We are on the lookout for a highly skilled and motivated AWS Data Engineer to join our dynamic team. In this role, you will play a critical part in designing, building, and maintaining scalable data pipelines, real-time streaming applications, and robust data products in a cloud-based environment. You will work alongside a collaborative team to deliver cutting-edge data solutions that drive meaningful business outcomes. This role demands a strong technical background, problem-solving expertise, and excellent teamwork abilities.
Key Responsibilities
Data Pipeline Development
- Design, develop, and maintain highly scalable and reliable data pipelines using tools like Spark and Kafka or similar platforms.
- Build and optimize data engineering pipelines for both batch and streaming processes in production environments.
Cloud Integration
- Develop and deploy data pipelines and products in AWS cloud or hybrid cloud infrastructures.

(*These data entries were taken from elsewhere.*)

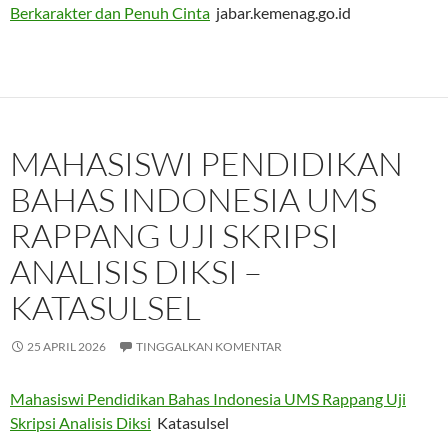
Berkarakter dan Penuh Cinta
jabar.kemenag.go.id
MAHASISWI PENDIDIKAN
BAHAS INDONESIA UMS
RAPPANG UJI SKRIPSI
ANALISIS DIKSI –
KATASULSEL
25 APRIL 2026
TINGGALKAN KOMENTAR
Mahasiswi Pendidikan Bahas Indonesia UMS Rappang Uji
Skripsi Analisis Diksi
Katasulsel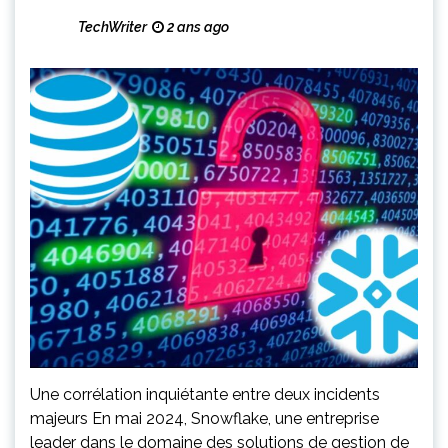
TechWriter
2 ans ago
Une corrélation inquiétante entre deux incidents
majeurs En mai 2024, Snowflake, une entreprise
leader dans le domaine des solutions de gestion de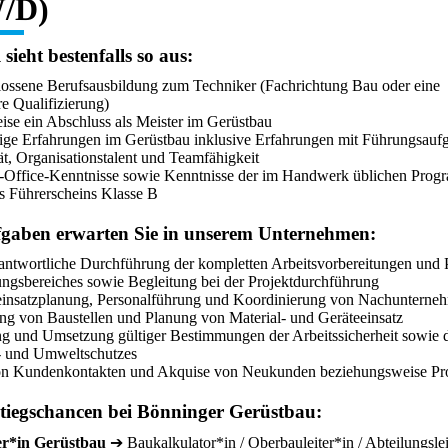
/D)
 sieht bestenfalls so aus:
ossene Berufsausbildung zum Techniker (Fachrichtung Bau oder eine
re Qualifizierung)
ise ein Abschluss als Meister im Gerüstbau
ige Erfahrungen im Gerüstbau inklusive Erfahrungen mit Führungsauf
tät, Organisationstalent und Teamfähigkeit
Office-Kenntnisse sowie Kenntnisse der im Handwerk üblichen Pro
s Führerscheins Klasse B
fgaben erwarten Sie in unserem Unternehmen:
antwortliche Durchführung der kompletten Arbeitsvorbereitungen und 
tungsbereiches sowie Begleitung bei der Projektdurchführung
einsatzplanung, Personalführung und Koordinierung von Nachunterne
ng von Baustellen und Planung von Material- und Geräteeinsatz
ng und Umsetzung gültiger Bestimmungen der Arbeitssicherheit sowie 
- und Umweltschutzes
on Kundenkontakten und Akquise von Neukunden beziehungsweise Pr
stiegschancen bei Bönninger Gerüstbau:
ter*in Gerüstbau
➔ Baukalkulator*in / Oberbauleiter*in / Abteilungsle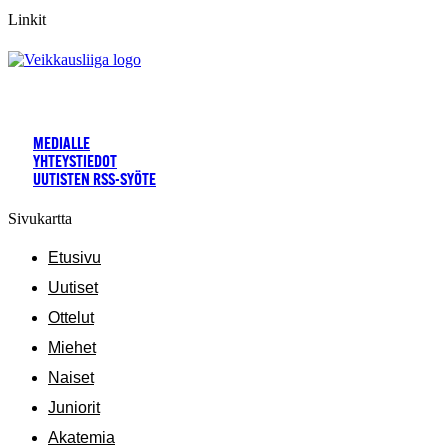
Linkit
MEDIALLE
YHTEYSTIEDOT
UUTISTEN RSS-SYÖTE
Sivukartta
Etusivu
Uutiset
Ottelut
Miehet
Naiset
Juniorit
Akatemia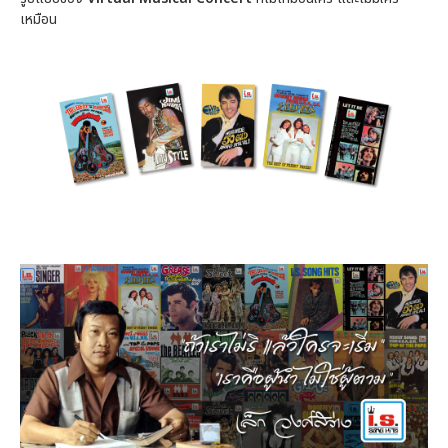
เหมือน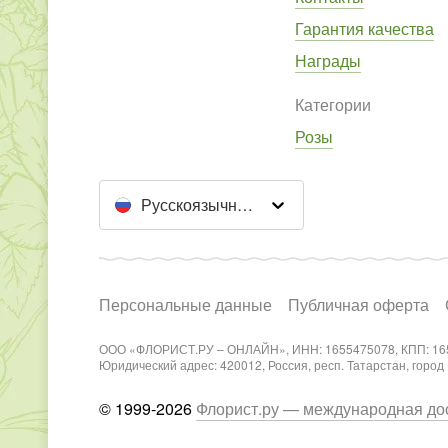
Гарантия качества
Награды
Категории
Розы
Русскоязычный сайт
Персональные данные
Публичная оферта
ООО «ФЛОРИСТ.РУ – ОНЛАЙН», ИНН: 1655475078, КПП: 16
Юридический адрес: 420012, Россия, респ. Татарстан, город Каз
© 1999-2026
Флорист.ру — международная дос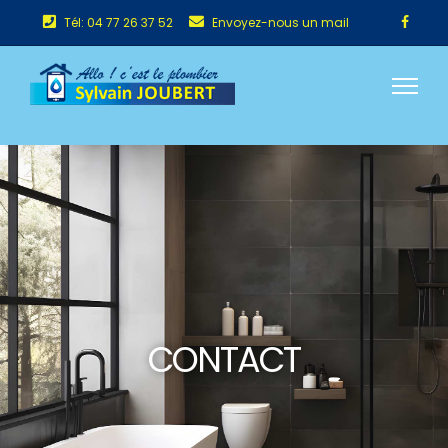
Tél: 04 77 26 37 52
Envoyez-nous un mail
CONTACT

- Leverage AWS services such as EKS, CloudFormation, and AWS-Apps to build efficient, cost-effective solutions.
Team Collaboration
- Work collaboratively in a team of at least 5 engineers, adhering to agile methodologies, version control systems, and best coding practices.

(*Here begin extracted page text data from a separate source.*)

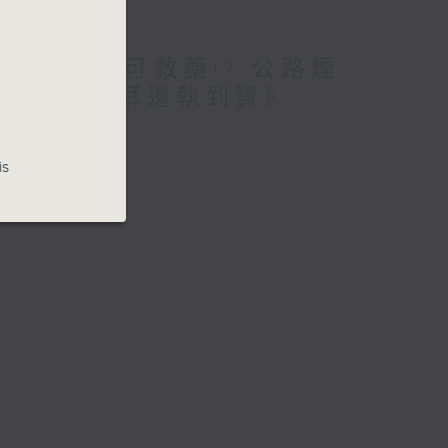
愛腦!仲要無可救藥!? 公路煙
期待? /《耳邊執到寶》
is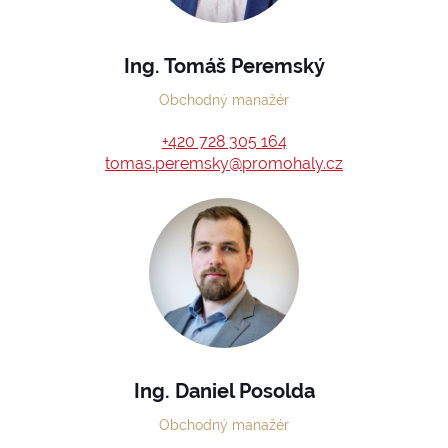
Ing. Tomáš Peremský
Obchodný manažér
+420 728 305 164
tomas.peremsky@promohaly.cz
Ing. Daniel Posolda
Obchodný manažér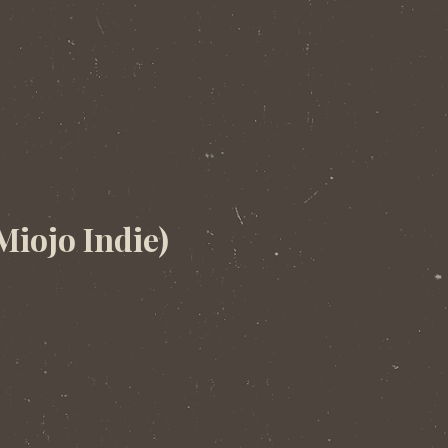
Miojo Indie)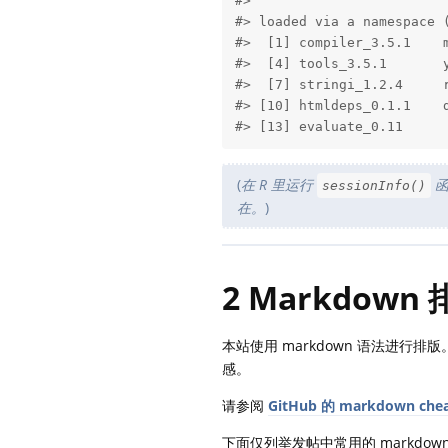
#> 

#> loaded via a namespace (
#>  [1] compiler_3.5.1    m
#>  [4] tools_3.5.1       y
#>  [7] stringi_1.2.4     r
#> [10] htmldeps_0.1.1    d
#> [13] evaluate_0.11
(
在 R 里运行
函
sessionInfo()
在。
)
2 Markdown
本站使用 markdown 语法进行
感。
请参阅
GitHub 的 markdown chea
下面仅列举发帖中常用的 markdow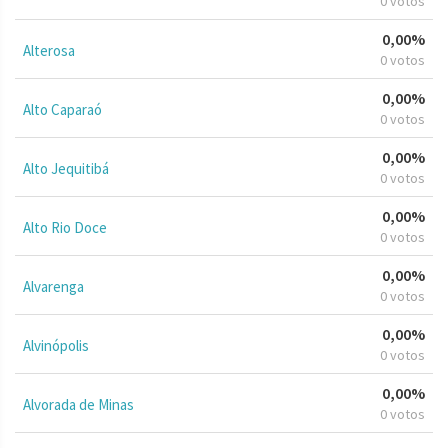
0 votos
0,00%
Alterosa
0 votos
0,00%
Alto Caparaó
0 votos
0,00%
Alto Jequitibá
0 votos
0,00%
Alto Rio Doce
0 votos
0,00%
Alvarenga
0 votos
0,00%
Alvinópolis
0 votos
0,00%
Alvorada de Minas
0 votos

- Actively participate in brainstorming sessions, code reviews, and peer programming exercises.
ETL Development
Data Processing Expertise
- Demonstrate proficiency in streaming and batch processing patterns, ensuring the ability to handle complex data scenarios.

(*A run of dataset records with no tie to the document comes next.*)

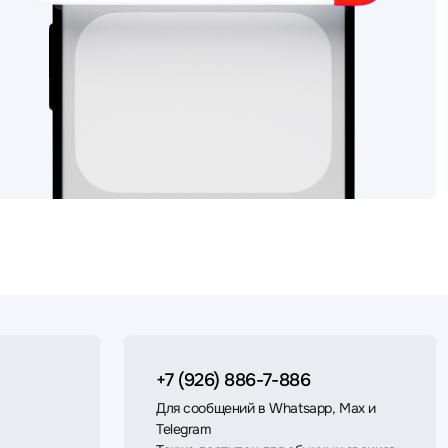
+7 (926) 886-7-886
Для сообщений в Whatsapp, Max и
Telegram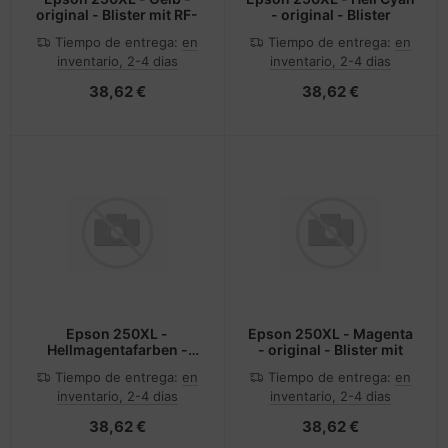
original - Blister mit RF-
- original - Blister
Tiempo de entrega:
en
Tiempo de entrega:
en
inventario, 2-4 dias
inventario, 2-4 dias
38,62 €
38,62 €
Epson 250XL -
Epson 250XL - Magenta
Hellmagentafarben -
- original - Blister mit
original
Tiempo de entrega:
en
Tiempo de entrega:
en
inventario, 2-4 dias
inventario, 2-4 dias
38,62 €
38,62 €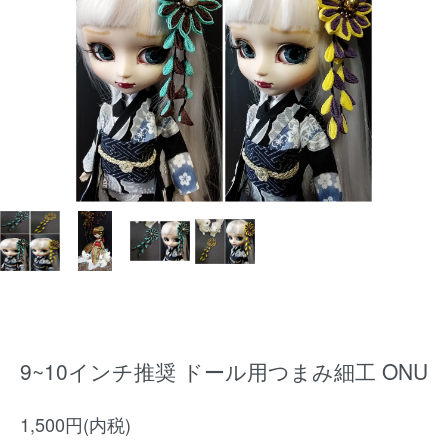
9~10インチ推奨 ドール用つまみ細工 ONU
1,500円(内税)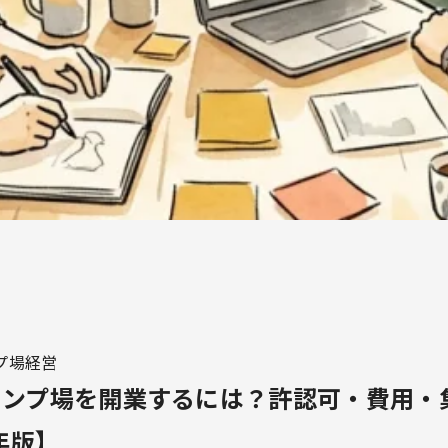
プ場経営
ャンプ場を開業するには？許認可・費用・
年版】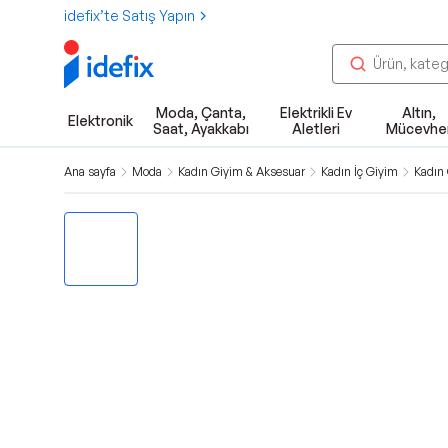
idefix’te Satış Yapın
Moda, Çanta,
Elektrikli Ev
Altın,
Elektronik
Saat, Ayakkabı
Aletleri
Mücevhe
Ana sayfa
Moda
Kadın Giyim & Aksesuar
Kadın İç Giyim
Kadın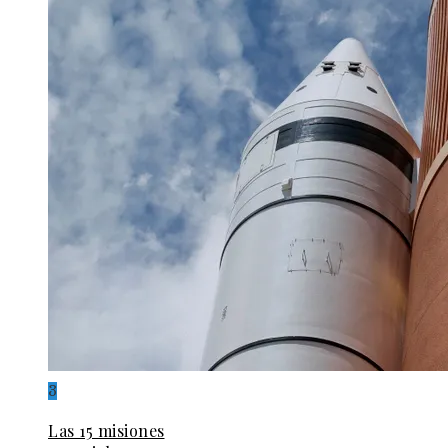
3
Las 15 misiones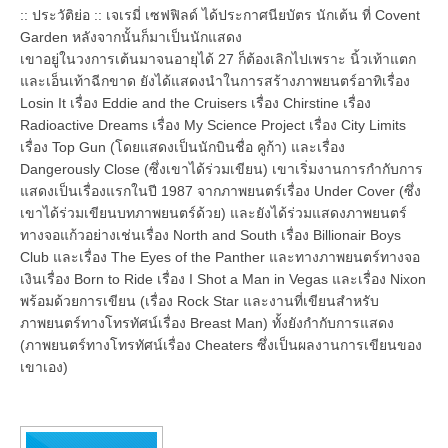
:: ประวัติย่อ :: เจเรมี่ เซฟฟิลด์ ได้ประกาศนียบัตร นักเต้น ที่ Covent
Garden หลังจากนั้นก็มาเป็นนักแสดง
เขาอยู่ในวงการเต้นมาจนอายุได้ 27 ก็ต้องเลิกไปเพราะ นิ้วเท้าแตก
และเอ็นเท้าฉีกขาด ยังได้แสดงนำในการสร้างภาพยนตร์อาทิเรื่อง
Losin It เรื่อง Eddie and the Cruisers เรื่อง Chirstine เรื่อง
Radioactive Dreams เรื่อง My Science Project เรื่อง City Limits
เรื่อง Top Gun (โดยแสดงเป็นนักบินชื่อ คูก้า) และเรื่อง
Dangerously Close (ซึ่งเขาได้ร่วมเขียน) เขาเริ่มงานการกำกับการ
แสดงเป็นเรื่องแรกในปี 1987 จากภาพยนตร์เรื่อง Under Cover (ซึ่ง
เขาได้ร่วมเขียนบทภาพยนตร์ด้วย) และยังได้ร่วมแสดงภาพยนตร์
ทางจอแก้วอย่างเช่นเรื่อง North and South เรื่อง Billionair Boys
Club และเรื่อง The Eyes of the Panther และทางภาพยนตร์ทางจอ
เงินเรื่อง Born to Ride เรื่อง I Shot a Man in Vegas และเรื่อง Nixon
พร้อมด้วยการเขียน (เรื่อง Rock Star และงานที่เขียนสำหรับ
ภาพยนตร์ทางโทรทัศน์เรื่อง Breast Man) ทั้งยังกำกับการแสดง
(ภาพยนตร์ทางโทรทัศน์เรื่อง Cheaters ซึ่งเป็นผลงานการเขียนของ
เขาเอง)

- Maintain expertise in modern data access patterns, balancing between traditional RDBMS systems and distributed systems.
Continuous Improvement
- Implement CI/CD pipelines for streamlined deployments using tools like GitHub Actions, Jenkins, or equivalent.
- Perform thorough code reviews, manage version control, and contribute to enhancing the overall engineering process.
Required Qualifications
Technical Proficiency
- Hands-on experience with Spark, Kafka, Airflow 2.0, PySpark, and Python.
- Expertise in building data pipelines on AWS, with a proven record of deploying in production environments.
- Strong skills in at least one programming language, such as Java, Spark, or Python, with working knowledge of additional languages.
- Familiarity with modern data access patterns in both RDBMS and distributed systems.
- Project Delivery. Demonstrated ability to design and deliver projects using at least one data processing pattern (stream or batch).
- CI/CD Practices. Knowledge of continuous integration and deployment methodologies, with experience in tools like GitHub Actions or Jenkins.
Skills and Competencies
- Analytical Thinking. Strong analytical and problem-solving skills to tackle complex data challenges.
- Teamwork. Excellent communication and collaboration skills to thrive in a team-based environment.
- Adaptability. A proactive and self-driven approach to learning and adapting to evolving technologies.
- Quality Focus. Commitment to delivering high-quality, reliable, and efficient data solutions.
Preferred Experience
- Years of Experience. 6-8 years in the field of data engineering.
- Primary Skills. Expertise in Data Engineering tools and techniques.
- Additional Skills. Proficiency in AWS-EKS, CloudFormation, Apache Hive, SQL, and other relevant technologies.
About Infogain
Infogain is a leading human-centered digital platform and software engineering company headquartered in Silicon Valley. We specialize in engineering business outcomes for Fortune 500 companies and digital-native organizations across industries such as technology, healthcare, insurance, travel, telecom, and retail & CPG. Leveraging cutting-edge technologies, including cloud, microservices, automation, IoT, and AI, we accelerate experience-led transformations for our clients.